秦镇越指着唐蜜,既好气又好笑:“你说说你这孩子,我在说正经事儿呢,你跟我抖什么机灵?一点正形都没有!”
唐蜜一点都没觉得不好意思。
她笑嘻嘻地说道:“我这不是给您活跃气氛嘛。”
秦镇越将话题拉回到正题上。
“我的意思是,现在屋子太小,你们兄弟五人跟蜜娘长久分居也不是个事儿。我想在东屋后面再建个房子,这二十两银子省着点儿用的话,应该足够咱们把房子建好,你们觉得咋样?”
唐蜜其实挺想说现在这样住挺好的,不用再建房子。
但这话很显然不适合在此时说出来。
她只能闭紧嘴巴,听到兄弟五人相继发表意见。
秦穆:“我都听爹安排。”
秦烈:“好啊,咱家早就该扩建房子了。”
秦容:“要建房子的话,就得赶紧动工,赶在立冬之前完工,不然就只能等到来年夏天动工了。”
秦羽:“的确,冬季严寒,春季多雨,房子的墙壁很难干透,不适合修建房子。”
秦朗:“建房子的时候我也可以帮忙干活!”
兄弟五人都表示同意修建房子,他们最后将目光集中在没有说话的唐蜜身上。
秦镇越:“蜜娘,你的想法呢?”
话说到这个份上,唐蜜的意见其实都已经不怎么重要了,但既然秦镇越亲自问了她,她只能顺势说道:“我都听你们的。”
秦镇越颔首道:“既然这样,修建房子的事情就定下来,明日我便去跟村长说这件事儿。

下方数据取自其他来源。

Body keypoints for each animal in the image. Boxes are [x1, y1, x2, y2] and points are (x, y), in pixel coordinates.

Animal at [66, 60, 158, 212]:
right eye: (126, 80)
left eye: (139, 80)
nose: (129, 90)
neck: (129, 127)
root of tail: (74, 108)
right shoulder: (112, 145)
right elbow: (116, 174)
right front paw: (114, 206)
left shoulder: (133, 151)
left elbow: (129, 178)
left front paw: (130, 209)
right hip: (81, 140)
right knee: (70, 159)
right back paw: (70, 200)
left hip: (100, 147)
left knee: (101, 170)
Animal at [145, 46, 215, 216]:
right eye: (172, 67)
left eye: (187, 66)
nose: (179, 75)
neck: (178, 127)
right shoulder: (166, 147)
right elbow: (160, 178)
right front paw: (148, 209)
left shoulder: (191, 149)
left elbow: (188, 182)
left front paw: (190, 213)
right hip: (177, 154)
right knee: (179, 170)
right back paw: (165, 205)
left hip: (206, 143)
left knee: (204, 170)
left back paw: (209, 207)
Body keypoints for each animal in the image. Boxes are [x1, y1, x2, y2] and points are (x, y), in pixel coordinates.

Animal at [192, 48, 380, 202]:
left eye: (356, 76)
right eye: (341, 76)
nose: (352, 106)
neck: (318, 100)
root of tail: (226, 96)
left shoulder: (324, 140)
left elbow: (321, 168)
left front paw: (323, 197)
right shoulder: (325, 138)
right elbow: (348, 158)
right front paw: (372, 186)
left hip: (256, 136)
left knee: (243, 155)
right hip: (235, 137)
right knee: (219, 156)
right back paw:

”
第85章 他会心疼的()
东屋里面,唐蜜脱掉外衣,抬手扯开发髻。
她低头看着手里的银簪。
借着窗外的月光,能看到簪子上面刻着四个字——吾妻蜜娘。
那字迹是秦容的。
唐蜜只觉得手里这根银簪沉甸甸的。
以秦家目前的境地,能拿出这样一根银簪,已经是秦容目前的极限了。
联想到秦容脸上的黑眼圈,以及他疲倦困顿的模样,想必他为了弄到这根银簪,付出了极大的努力。
若她只是他一个人的妻,她肯定会为这份情深意重动容。
可她不是。
她是他们兄弟五人的共妻。
这不是她想要的。
她想要的是一生一双一人,是两人心中对彼此都忠诚唯一。
她想努力赚钱,让秦家变得富裕起来,这样一来他们兄弟五人就能有钱娶到更好的女子为妻。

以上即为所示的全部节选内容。